AMD EXPO is a new memory overclocking profile akin to Intel's XMP, and is aimed exclusively at AMD Ryzen 7000 series platforms. Just like XMP, EXPO is a standard that allows memory manufacturers to overclock DDR5 to a specific memory frequency and set of primary timings for additional performance beyond the official DDR5 JEDEC specification. This allows users to easily boost system performance by purchasing pre-overclocked RAM instead of manually overclocking the memory themselves.

However, just like with any type of overclocking, stability is not guaranteed. Only the stability of the memory kit itself is verified, but stability of the RAM in conjunction with the CPU’s memory controller and the motherboard is not. The only way to know for sure is to test an XMP or EXPO kit yourself, with a memory stress tester, or buy a RAM kit from your motherboard’s QVL list to improve the odds of stability. But even QVL lists don’t guarantee stability between the RAM and CPU memory controller.
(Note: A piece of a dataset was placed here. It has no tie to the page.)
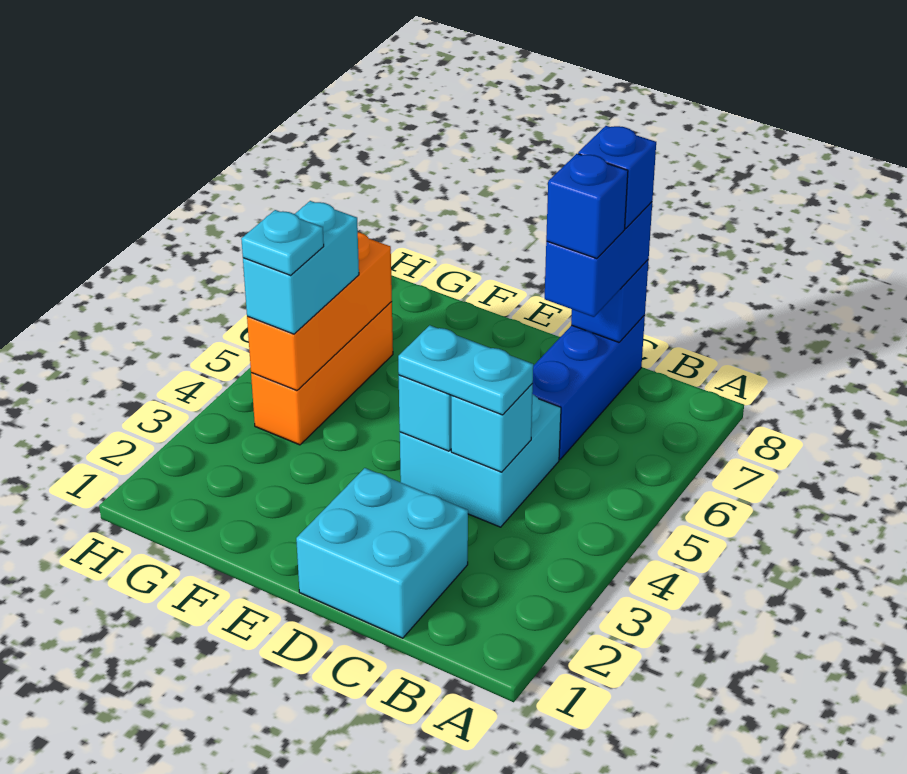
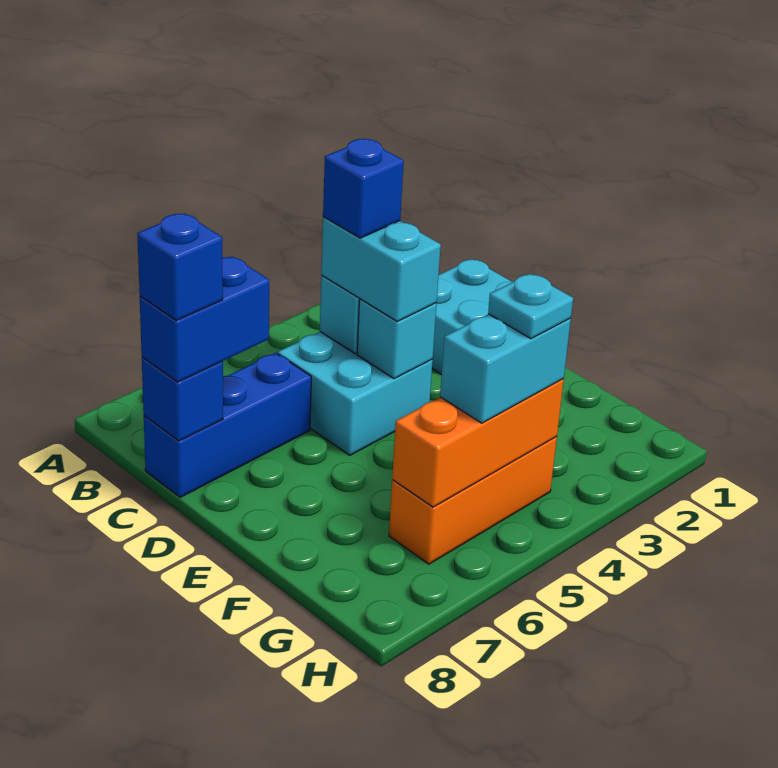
cyan 1x2 plate [398,325,533,415] -> cyan 1x2 brick [321,217,441,321]
blue 1x1 brick [546,154,628,259] -> blue 1x1 brick moved to [323,139,404,238]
Unfortunately, exact details relating to MSI’s High-Efficiency mode and Enhanced Mode Boost 3 are unknown. According to TechPowerUp, High-Efficiency mode is some sort of memory optimizer that tightens additional memory timings (not related to EXPO) to improve memory latency. Enhanced Mode Boost 3 appears to be another mode like AMD Precision Boost Overdrive (PBO) that increases the power limit available to the CPU. However, what we do know is that these modes are MSI exclusive and are not developed by AMD, so you won't find these exact features from any other motherboard vendor.

Based on this, we're not surprised to see minimal performance gains with all these features turned on. Increasing power limits on the CPU rarely ever increases gaming performance, since games seldom put full load on an entire CPU, even if the CPU has just 8 cores. There are times when a game will utilize 8 cores, especially if the CPU is streaming in textures, or assets from storage to the GPU, but it's not common. High-Efficiency mode should technically boost performance at least a little bit since games are notorious for being sensitive to memory latency. However, we suspect MSI is not pushing the timings that hard, or else the mode would probably crash most DDR5 memory kits. So, memory performance is likely not that much different from vanilla EXPO mode.

However, take all this information with a grain of salt since we don’t know officially how these features work, or if the leaked slide were altered in any way. Hopefully, we’ll know more once the 7800X3D releases in a few days, in conjunction with an MSI statement about these features.